# Retrieval-augmented generation (RAG)

This notebook demonstrates a compact, self-contained example of RAG. The goal is to show how combining a retriever with a generator leads to answers that are grounded in external knowledge, instead of relying only on what a model "remembers". We will:

1. Create a tiny in-memory knowledge base for a fictional note-taking app called **LumaNote**.
2. Implement a basic vector-based retriever using TF-IDF and cosine similarity.
3. Define a naive generator that answers questions without retrieval (to simulate hallucination).
4. Define a RAG-style generator that first retrieves relevant passages and then uses them as context.
5. Compare answers with and without retrieval for a few example questions.

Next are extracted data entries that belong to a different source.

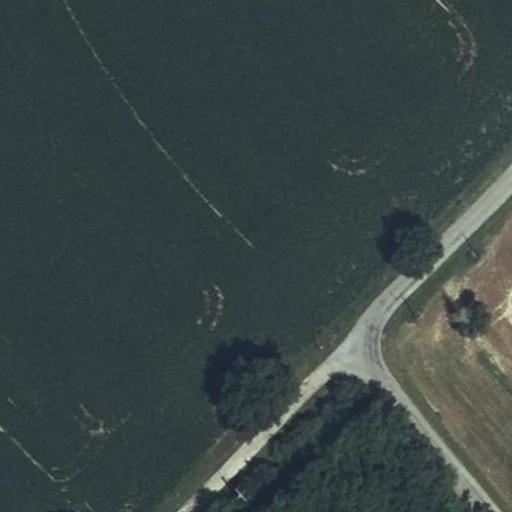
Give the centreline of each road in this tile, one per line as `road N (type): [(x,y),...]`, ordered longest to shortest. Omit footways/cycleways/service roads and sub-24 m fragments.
road 1 (residential): [(348,342),(164,511)]
road 2 (unclassified): [(348,342),(511,169)]
road 3 (unclassified): [(348,342),(505,511)]
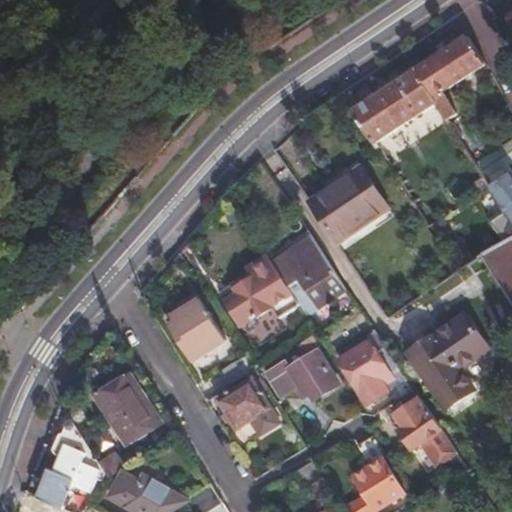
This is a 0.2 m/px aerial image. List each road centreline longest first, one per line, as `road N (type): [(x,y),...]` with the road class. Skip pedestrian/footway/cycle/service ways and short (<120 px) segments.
road 1 (secondary): [(106,276),(267,103),(416,0)]
road 2 (residential): [(251,511),(106,276)]
road 3 (secondary): [(0,457),(44,352),(106,276)]
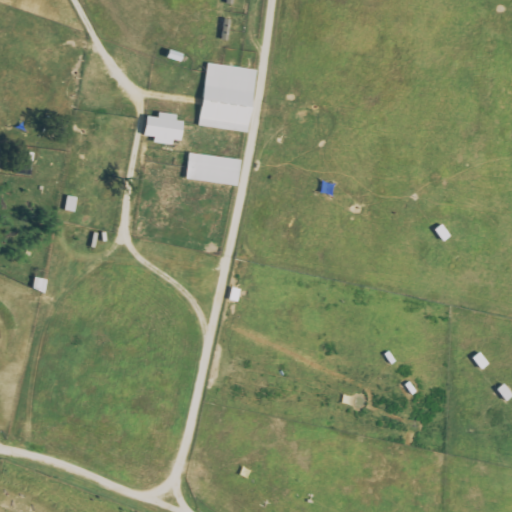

To keep the notebook self-contained, we do not call any external LLM APIs. Instead, we use simple Python functions to simulate a generator that either ignores or leverages retrieved context.

In [None]:
# If you run this notebook on Colab or a fresh environment, you may need:
# !pip install scikit-learn numpy

from typing import List, Dict, Any
import re
import textwrap

import numpy as np
from sklearn.feature_extraction.text import TfidfVectorizer
from sklearn.metrics.pairwise import cosine_similarity

In [None]:
# A tiny "product documentation" knowledge base for LumaNote
documents: List[Dict[str, str]] = [
    {
        "id": "guide_sync",
        "title": "Syncing notes across devices",
        "text": """LumaNote automatically synchronizes your notes across all signed-in devices.
To enable sync, sign in with the same account on each device and keep the "Cloud sync" toggle turned on in Settings → Sync.
Sync uses end-to-end encryption. LumaNote servers cannot read your note contents.
Sync runs every few seconds when you are online. Large attachments may take longer to upload."""
    },
    {
        "id": "guide_offline",
        "title": "Offline mode and local cache",
        "text": """When you lose network connectivity, LumaNote switches to offline mode.
You can continue creating and editing notes while offline. Changes are stored in a local cache.
When the connection is restored, LumaNote reconciles offline changes and uploads them to the cloud.
If the same note was edited on two devices while offline, you will be asked which version to keep."""
    },
    {
        "id": "guide_sharing",
        "title": "Sharing notes with teammates",
        "text": """You can share a note with teammates by clicking the Share button in the top-right corner.
Add teammates by email address and choose whether they can view or edit.
Shared notes show an avatar for each active collaborator. Changes appear in real time for everyone."""
    },
    {
        "id": "guide_security",
        "title": "Security, encryption, and backups",
        "text": """LumaNote uses end-to-end encryption for note contents in transit and at rest.
Backups are stored in multiple regions. You can export an encrypted backup file at any time from Settings → Backups.
If you forget your password and do not have a recovery key, LumaNote cannot recover your encrypted notes."""
    },
]

len(documents), [doc["title"] for doc in documents]

(4,
 ['Syncing notes across devices',
  'Offline mode and local cache',
  'Sharing notes with teammates',
  'Security, encryption, and backups'])

In [None]:
# Build a TF–IDF vector index for the document texts
corpus = [doc["text"] for doc in documents]
vectorizer = TfidfVectorizer(stop_words="english")
doc_vectors = vectorizer.fit_transform(corpus)


def retrieve(query: str, k: int = 3) -> List[Dict[str, Any]]:
    """Retrieve the top-k most similar documents to the query using cosine similarity."""
    query_vec = vectorizer.transform([query])
    similarities = cosine_similarity(query_vec, doc_vectors)[0]
    top_indices = np.argsort(similarities)[::-1][:k]

    results: List[Dict[str, Any]] = []
    for idx in top_indices:
        results.append(
            {
                "id": documents[idx]["id"],
                "title": documents[idx]["title"],
                "score": float(similarities[idx]),
                "text": documents[idx]["text"],
            }
        )
    return results


# Quick smoke test of retrieval
for r in retrieve("sync notes between devices"):
    print(f"{r['title']}  (score={r['score']:.3f})")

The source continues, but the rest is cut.